The season series started well enough for the Wolves, registering a 4-0 shutout in the Lift Lock City on October 5th in their road opener. This marked the first time that Sudbury has ever recorded a shutout in their road opener – and also marked a second consecutive 4-0 regular season game in Peterborough between these teams, the Petes blanking the Wolves by that same score back on February 20th (2023).
At season’s end, the teams will have met up 222 times in total – although twice more in Sudbury than in Peterborough (112 vs 110). The discrepancy can be traced back to both distant and recent past. Beginning with the Wolves entry into the OHL in 1972-1973, these two would battle seven times during the regular season, with the home ice advantage flip-flopping, year over year.

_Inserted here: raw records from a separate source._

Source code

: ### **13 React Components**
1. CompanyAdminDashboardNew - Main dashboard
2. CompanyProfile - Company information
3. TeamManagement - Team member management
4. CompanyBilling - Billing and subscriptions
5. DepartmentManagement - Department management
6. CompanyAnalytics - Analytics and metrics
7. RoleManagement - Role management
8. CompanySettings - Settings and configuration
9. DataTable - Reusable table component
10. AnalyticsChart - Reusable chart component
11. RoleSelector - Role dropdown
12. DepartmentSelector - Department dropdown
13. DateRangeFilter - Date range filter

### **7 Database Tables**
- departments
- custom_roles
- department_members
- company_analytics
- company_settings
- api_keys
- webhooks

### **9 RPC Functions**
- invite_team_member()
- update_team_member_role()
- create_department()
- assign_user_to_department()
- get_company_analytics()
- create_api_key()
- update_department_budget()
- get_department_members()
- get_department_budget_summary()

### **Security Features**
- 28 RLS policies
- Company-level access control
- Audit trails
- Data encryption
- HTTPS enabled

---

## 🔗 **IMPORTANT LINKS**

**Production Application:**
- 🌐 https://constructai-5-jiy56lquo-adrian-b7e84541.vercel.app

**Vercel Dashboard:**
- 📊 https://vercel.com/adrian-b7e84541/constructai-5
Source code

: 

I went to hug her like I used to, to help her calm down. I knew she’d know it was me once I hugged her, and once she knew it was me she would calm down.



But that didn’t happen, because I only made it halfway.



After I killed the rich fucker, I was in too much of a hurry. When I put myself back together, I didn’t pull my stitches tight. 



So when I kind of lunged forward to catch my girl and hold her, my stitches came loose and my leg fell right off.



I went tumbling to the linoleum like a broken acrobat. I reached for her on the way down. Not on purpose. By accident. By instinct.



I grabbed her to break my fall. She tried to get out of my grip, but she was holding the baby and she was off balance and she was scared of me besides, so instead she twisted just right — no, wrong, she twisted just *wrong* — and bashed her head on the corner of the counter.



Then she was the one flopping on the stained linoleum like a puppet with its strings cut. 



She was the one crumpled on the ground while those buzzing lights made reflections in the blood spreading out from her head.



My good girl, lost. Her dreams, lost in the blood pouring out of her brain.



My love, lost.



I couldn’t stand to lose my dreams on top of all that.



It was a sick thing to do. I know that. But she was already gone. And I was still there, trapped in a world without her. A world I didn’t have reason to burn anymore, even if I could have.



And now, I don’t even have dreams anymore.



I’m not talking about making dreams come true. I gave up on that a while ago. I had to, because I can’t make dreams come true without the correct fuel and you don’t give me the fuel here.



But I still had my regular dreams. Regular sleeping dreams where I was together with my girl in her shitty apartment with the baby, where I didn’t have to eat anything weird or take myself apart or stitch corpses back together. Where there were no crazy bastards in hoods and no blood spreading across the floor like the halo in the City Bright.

But that schedule only lasted three years, with Sudbury having four home games in years one and three, giving the team a +1 in that column by the time 1975-1976 rolled around. From that time until the current season, the regular season schedule has called for an equal annual split between the Wolves and the Petes.
But as any real Sudbury fan remembers like it was yesterday, (Thursday) March 12th (2020) not only marked a rare game postponement in the league – but also the start of what was to become the global pandemic that was Covid-19. Many folks actually think of that Thursday evening as the real “start date”, from a local perspective, since sports shuttered down in a real hurry after that.
This season stands in stark contrast to a strong history of tight-checking affairs with the former St Michael’s Majors, including the 2012-2013 campaign where the Wolves took five of six from the newly christened Steelheads – but never scored more than five times in a game, averaging 3.33 vs Mississauga that year.
The Wolves are coming off a strange 8-7 overtime triumph the last time these two met in Mississauga, with Sudbury up 4-0 just 11:39 into the game, the home side pushing back to deadlock the contest at 6-6 in the opening two minutes of the third and then forcing OT when Angus MacDonell scored in the final minute of play.
Thankfully, Sudbury turned to their overtime ace in the hole, Quentin Musty, who netted his third game-winning goal of the year in period number four with the teams playing three on three hockey.